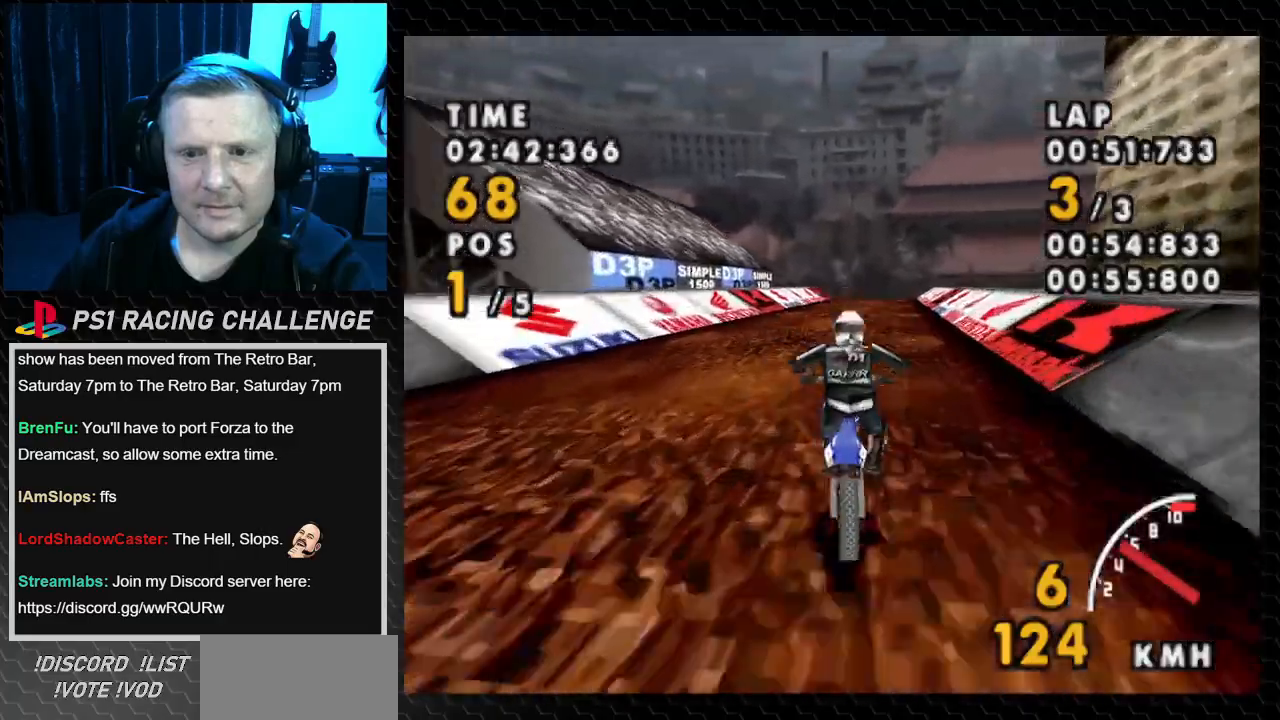
{"buttons": ["CROSS"], "events": [[134, "DPAD_RIGHT", "up"]]}
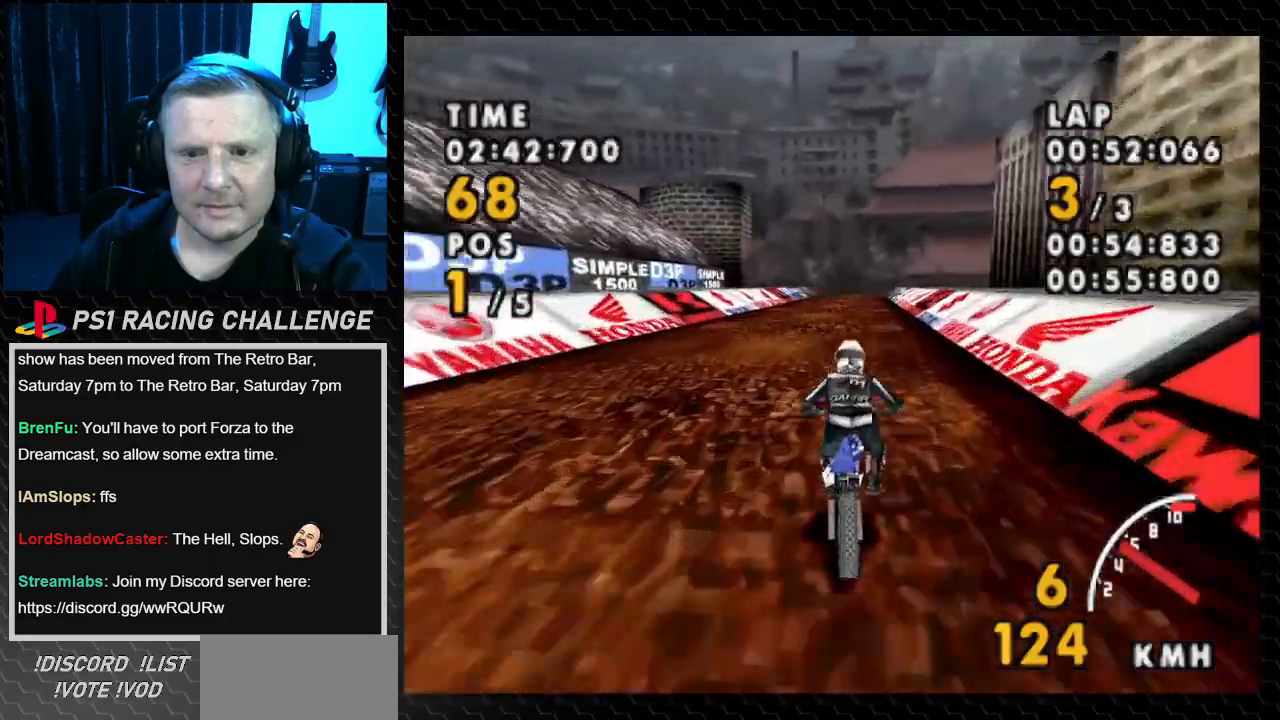
{"buttons": ["CROSS"], "events": [[300, "DPAD_LEFT", "down"], [434, "DPAD_LEFT", "up"]]}
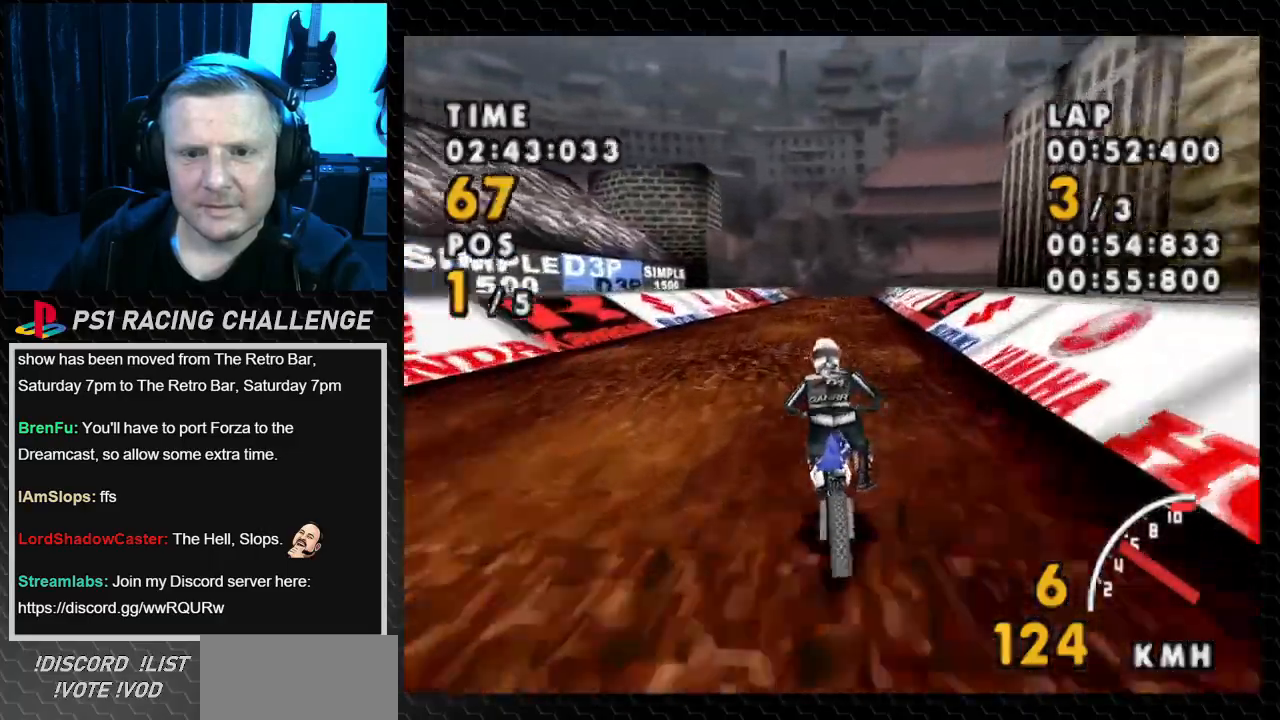
{"buttons": ["CROSS"], "events": []}
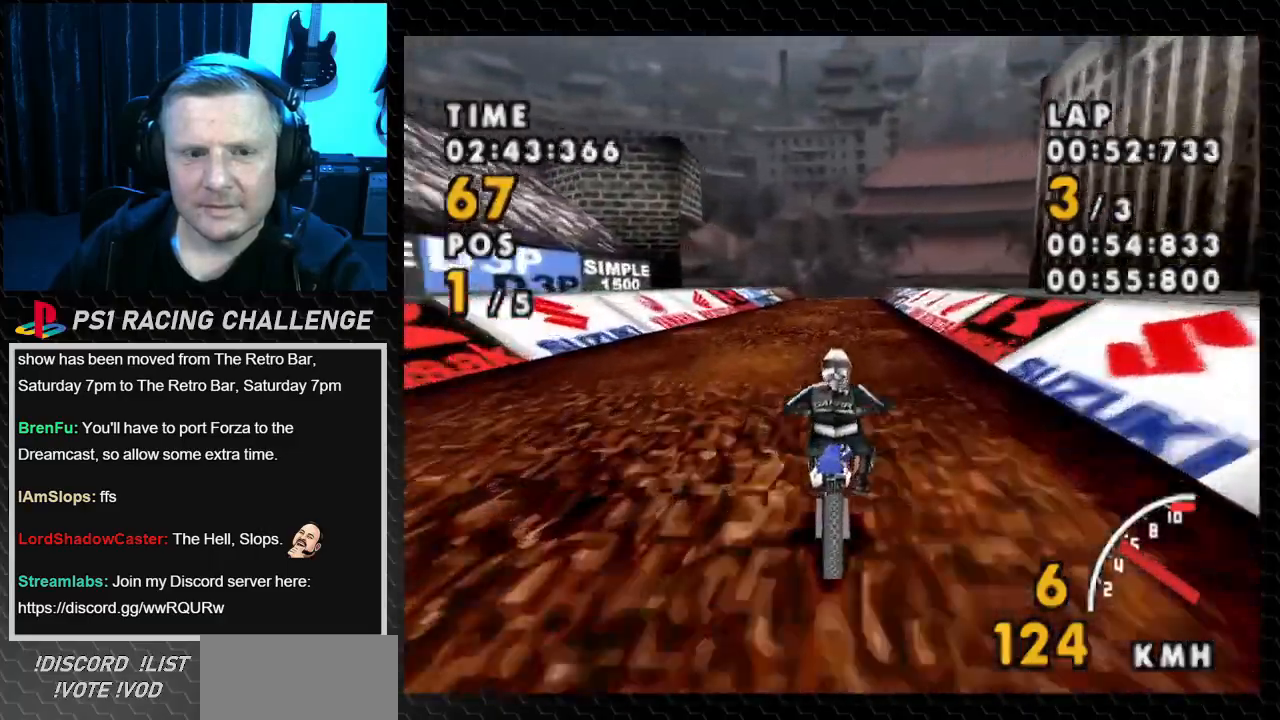
{"buttons": ["CROSS"], "events": []}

# # # # #

> [Brief]:
Quote the full listing above word for word; exclude every picture from the copy.

> [Your solution]:
{"buttons": ["CROSS"], "events": [[134, "DPAD_RIGHT", "up"]]}
{"buttons": ["CROSS"], "events": [[300, "DPAD_LEFT", "down"], [434, "DPAD_LEFT", "up"]]}
{"buttons": ["CROSS"], "events": []}
{"buttons": ["CROSS"], "events": []}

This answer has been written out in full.